Nos cinq compatriotes se sont donc inscrits à un visio-atelier, fort justement intitulé «2 tonnes». Ils y partagent leurs expériences vertueuses. Or, quoi qu’ils fassent, ils laissent encore une empreinte comprise entre 4 et 10 tonnes. Les principaux fautifs sont le steak frites et les voyages lointains: un kilo de viande rouge représente 35 kilos de COշ et un aller-retour Paris -New-York engloutit à lui seul la dose annuelle qui nous sera tolérée dans un peu moins de trente ans.
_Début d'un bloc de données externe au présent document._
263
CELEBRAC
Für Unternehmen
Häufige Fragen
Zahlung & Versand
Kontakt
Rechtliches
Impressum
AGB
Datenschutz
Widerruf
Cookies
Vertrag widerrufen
La comptabilité carbone gagne du terrain, l’article le montre bien. Mais comme ses auteurs le décrivent aussi, un autre phénomène lui emboîte le pas : c’est la réaction psychologique d’éco-anxiété qu’elle suscite. Ce travers est pointé par la sociologue Solange Martin, qui a longtemps travaillé pour l’ADEME: selon elle, la démarche est louable, mais elle laisse le poids de la culpabilité sur les seules épaules des particuliers, alors que les résultats probants viendront dès lors que l’industrie et l’agriculture seront décarbonées. Elle laisse aussi peser une responsabilité des habitants sur leur mode d’habitat. Comme si ces derniers avaient choisi de vivre entassés dans des immeubles passoires !
Il n’empêche, la discipline fera de moins en moins sourire à l’avenir. Car nous y viendrons tous. Pour ceux qui ont pris de l’avance, la transition sera plus douce.